- Records for processing -
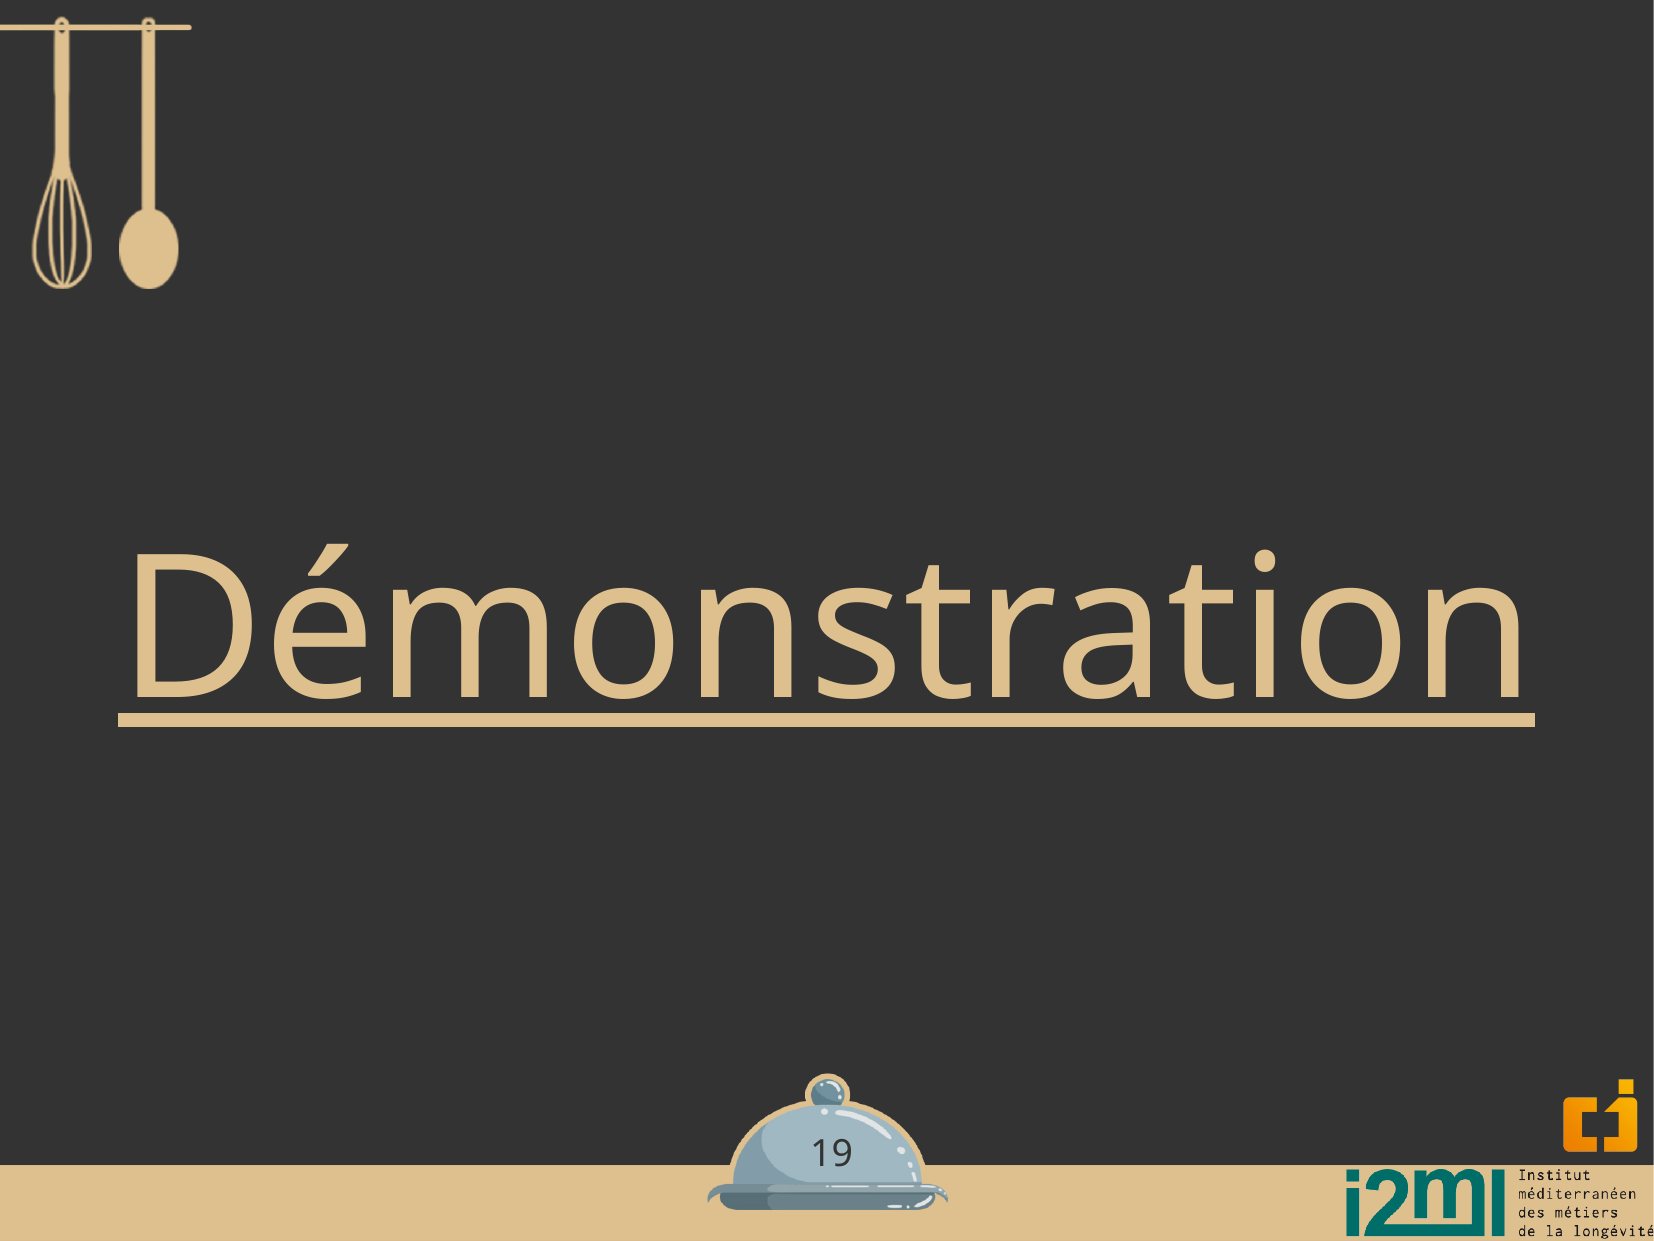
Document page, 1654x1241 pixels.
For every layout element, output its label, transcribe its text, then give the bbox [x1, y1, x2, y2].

picture [0, 0, 1654, 1241]
title Démonstration [82, 492, 1571, 748]
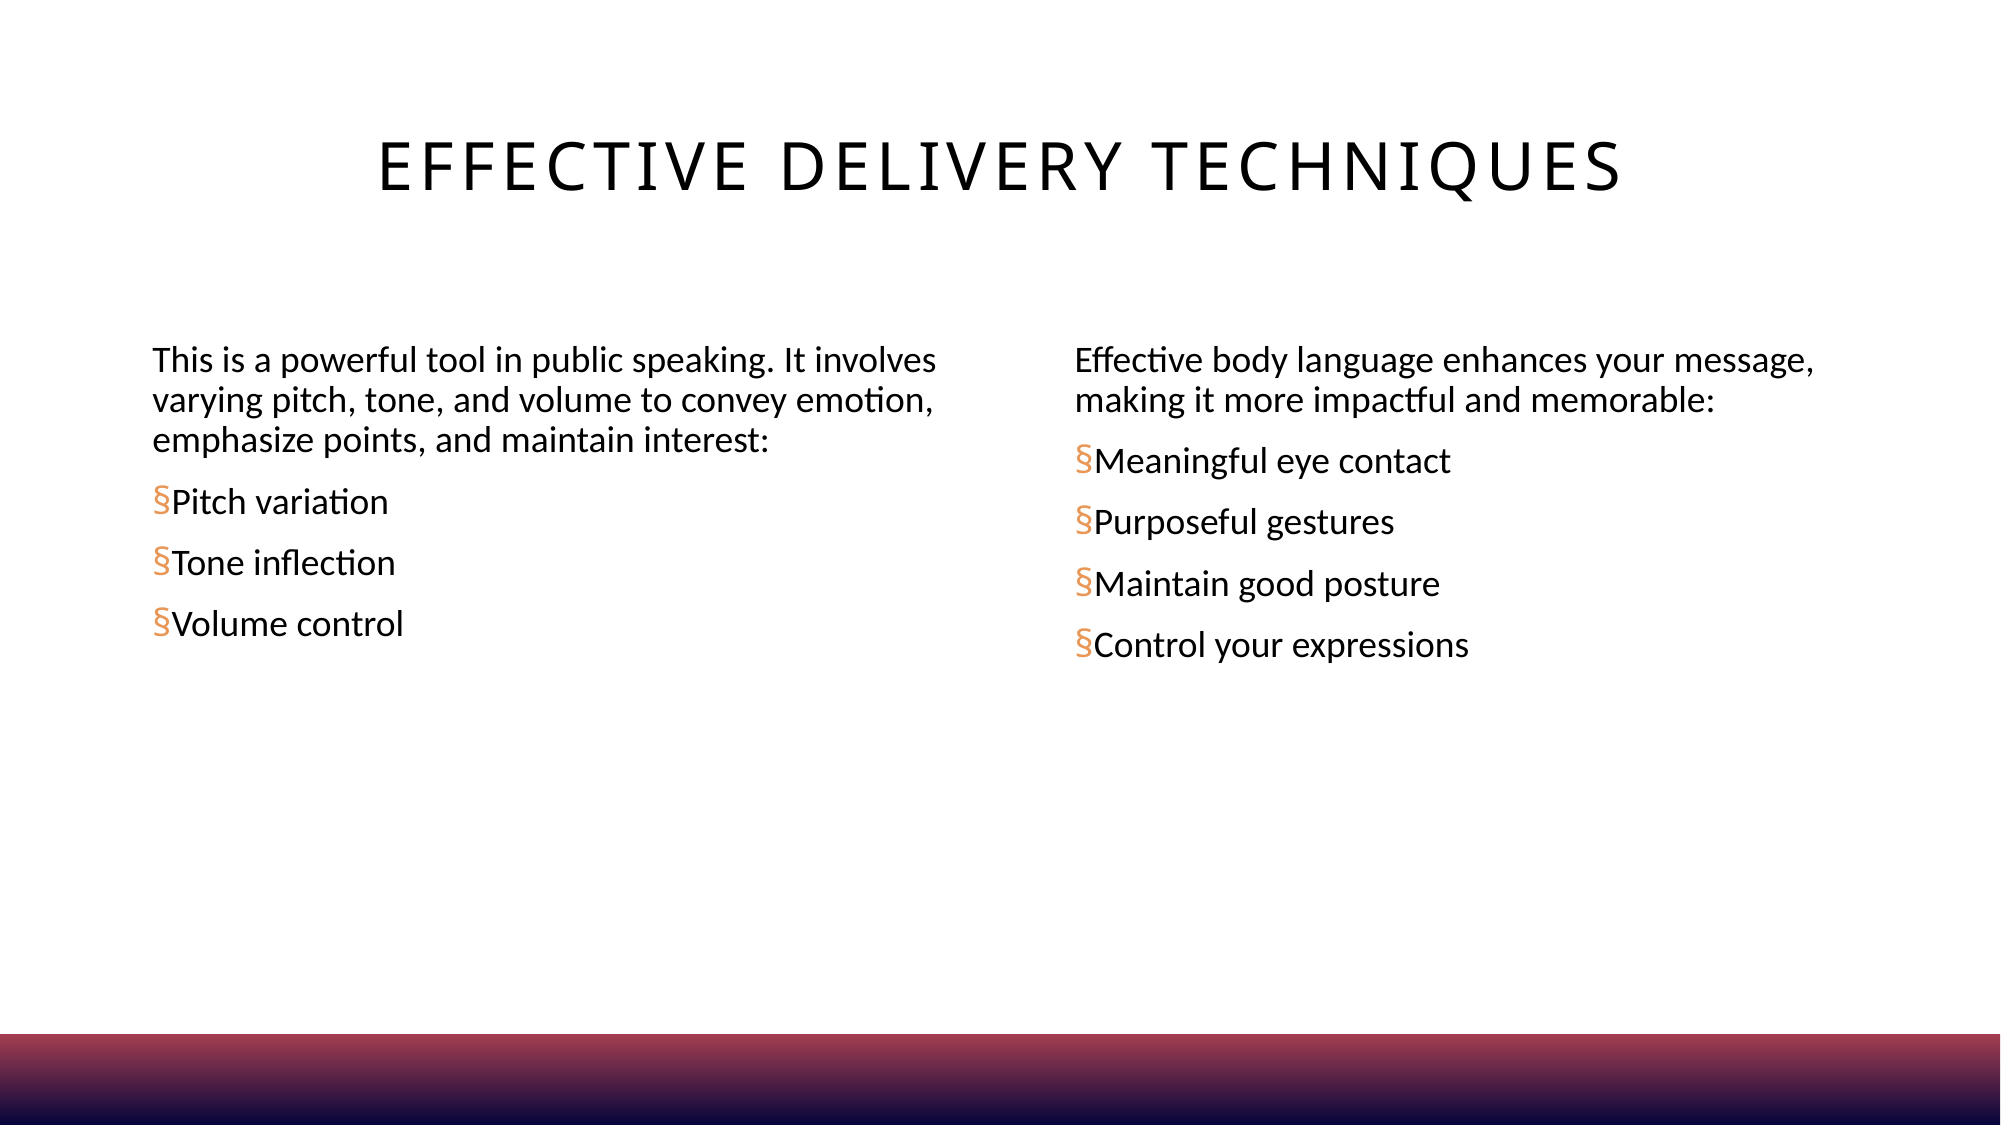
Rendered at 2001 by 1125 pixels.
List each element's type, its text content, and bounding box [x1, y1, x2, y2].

list This is a powerful tool in public speaking. It involves varying pitch, tone, and volume to convey emotion, emphasize points, and maintain interest: Pitch variation Tone inflection Volume control [137, 332, 993, 1011]
text_box [0, 1034, 2000, 1125]
title Effective delivery techniques [137, 60, 1863, 278]
list Effective body language enhances your message, making it more impactful and memorable: Meaningful eye contact Purposeful gestures Maintain good posture Control your expressions [1059, 332, 1863, 1011]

- Problem statement -
Repeat all of the material above word for word, leaving out the pictures.

- Right answer -
Document page, 1654x1241 pixels.
For every layout element, output its label, transcribe its text, then give the bbox [x1, y1, x2, y2].

picture [0, 0, 1654, 1241]
title Démonstration [82, 492, 1571, 748]
Rendered at 2001 by 1125 pixels.
List each element's type, its text content, and bounding box [x1, y1, x2, y2].

list This is a powerful tool in public speaking. It involves varying pitch, tone, and volume to convey emotion, emphasize points, and maintain interest: Pitch variation Tone inflection Volume control [137, 332, 993, 1011]
text_box [0, 1034, 2000, 1125]
title Effective delivery techniques [137, 60, 1863, 278]
list Effective body language enhances your message, making it more impactful and memorable: Meaningful eye contact Purposeful gestures Maintain good posture Control your expressions [1059, 332, 1863, 1011]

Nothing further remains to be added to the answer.